[Texto de estudo]:
Outro dado destacado foi a redução do tempo médio de análise das Medidas Protetivas de Urgência, que caiu de 16 dias para cerca de três dias. Segundo o balanço divulgado, aproximadamente 90% das medidas protetivas passaram a ser analisadas em até dois dias.
As ações também incluíram a ampliação da rede de proteção às mulheres. Desde janeiro, as Casas da Mulher Brasileira realizaram cerca de 148 mil atendimentos e passaram a contar com 12 unidades em funcionamento no país. Além disso, mais de 6,5 mil mulheres começaram a utilizar dispositivos eletrônicos de monitoramento de agressores integrados às medidas protetivas.
Proteção às mulheres na internet
A primeira-dama Janja Lula da Silva apresentou um balanço das ações coordenadas pelo Comitê Interinstitucional de Gestão do pacto e afirmou que a proteção às mulheres deve ser tratada como prioridade nacional.
“Estamos em 2026. É inadmissível normalizar o absurdo e aceitar o comportamento de homens que se acham donos dos nossos corpos e de nossas vidas. E é por isso que o Pacto Nacional Brasil Contra o Feminicídio existe e precisa existir. Proteger a vida das mulheres não é pauta de um ou de outro grupo, de um único governo e de uma só instituição. É uma missão coletiva”, afirmou.
Janja também destacou o Decreto de Proteção às Mulheres no Ambiente Digital, uma das principais medidas anunciadas pelo governo federal nos primeiros 100 dias do pacto.

[Registros do conjunto]:

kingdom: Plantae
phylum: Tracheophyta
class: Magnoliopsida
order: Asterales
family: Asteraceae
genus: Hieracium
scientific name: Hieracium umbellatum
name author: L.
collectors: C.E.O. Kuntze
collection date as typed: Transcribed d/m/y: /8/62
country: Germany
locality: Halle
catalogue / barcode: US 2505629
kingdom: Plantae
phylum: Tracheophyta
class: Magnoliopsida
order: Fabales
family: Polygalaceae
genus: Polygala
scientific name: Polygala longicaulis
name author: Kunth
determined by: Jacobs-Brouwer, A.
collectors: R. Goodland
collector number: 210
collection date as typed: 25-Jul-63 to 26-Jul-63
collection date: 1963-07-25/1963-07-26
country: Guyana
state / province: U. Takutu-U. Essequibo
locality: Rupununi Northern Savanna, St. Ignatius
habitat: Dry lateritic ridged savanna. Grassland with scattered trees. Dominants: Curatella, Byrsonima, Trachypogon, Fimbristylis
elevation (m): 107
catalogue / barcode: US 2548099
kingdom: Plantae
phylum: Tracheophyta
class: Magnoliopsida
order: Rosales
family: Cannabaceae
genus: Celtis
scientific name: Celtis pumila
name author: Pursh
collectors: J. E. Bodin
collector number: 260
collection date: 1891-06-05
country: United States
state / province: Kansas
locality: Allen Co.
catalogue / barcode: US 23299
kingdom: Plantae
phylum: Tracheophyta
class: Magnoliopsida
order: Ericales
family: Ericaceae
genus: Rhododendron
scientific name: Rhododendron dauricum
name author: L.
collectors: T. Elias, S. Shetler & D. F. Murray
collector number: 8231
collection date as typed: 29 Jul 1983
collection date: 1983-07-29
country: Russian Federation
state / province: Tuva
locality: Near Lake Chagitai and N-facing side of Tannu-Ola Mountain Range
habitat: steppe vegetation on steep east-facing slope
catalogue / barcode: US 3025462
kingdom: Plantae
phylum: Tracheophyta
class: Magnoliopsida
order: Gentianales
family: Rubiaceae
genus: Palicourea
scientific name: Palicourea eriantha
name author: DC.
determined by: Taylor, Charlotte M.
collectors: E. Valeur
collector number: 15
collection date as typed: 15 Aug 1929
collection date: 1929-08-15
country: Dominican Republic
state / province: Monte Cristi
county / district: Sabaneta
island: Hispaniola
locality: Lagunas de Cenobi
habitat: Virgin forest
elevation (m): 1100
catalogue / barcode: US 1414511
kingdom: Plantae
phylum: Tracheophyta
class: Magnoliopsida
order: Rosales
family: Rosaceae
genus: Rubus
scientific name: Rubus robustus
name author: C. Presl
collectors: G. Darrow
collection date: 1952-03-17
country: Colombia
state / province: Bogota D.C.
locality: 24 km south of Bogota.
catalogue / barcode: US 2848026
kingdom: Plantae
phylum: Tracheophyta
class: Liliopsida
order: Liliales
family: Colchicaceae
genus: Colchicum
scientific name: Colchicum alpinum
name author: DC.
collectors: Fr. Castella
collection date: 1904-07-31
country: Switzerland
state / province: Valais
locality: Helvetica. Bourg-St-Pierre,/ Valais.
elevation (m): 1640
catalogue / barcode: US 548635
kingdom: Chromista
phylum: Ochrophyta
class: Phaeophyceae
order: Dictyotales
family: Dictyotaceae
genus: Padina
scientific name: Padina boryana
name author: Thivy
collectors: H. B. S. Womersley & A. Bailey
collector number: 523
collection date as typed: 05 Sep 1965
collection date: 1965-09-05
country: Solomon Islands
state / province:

[Atividades]:
A) Transcreva do texto de estudo o trecho que vai de "As ações também" até "como prioridade nacional.".
B) Segundo o texto de estudo, quantas unidades das Casas da Mulher Brasileira estão em funcionamento no país?
Os registros não têm relação com o texto de estudo.

[Respostas por atividade]:
A)
As ações também incluíram a ampliação da rede de proteção às mulheres. Desde janeiro, as Casas da Mulher Brasileira realizaram cerca de 148 mil atendimentos e passaram a contar com 12 unidades em funcionamento no país. Além disso, mais de 6,5 mil mulheres começaram a utilizar dispositivos eletrônicos de monitoramento de agressores integrados às medidas protetivas.
Proteção às mulheres na internet
A primeira-dama Janja Lula da Silva apresentou um balanço das ações coordenadas pelo Comitê Interinstitucional de Gestão do pacto e afirmou que a proteção às mulheres deve ser tratada como prioridade nacional.

B) Doze unidades.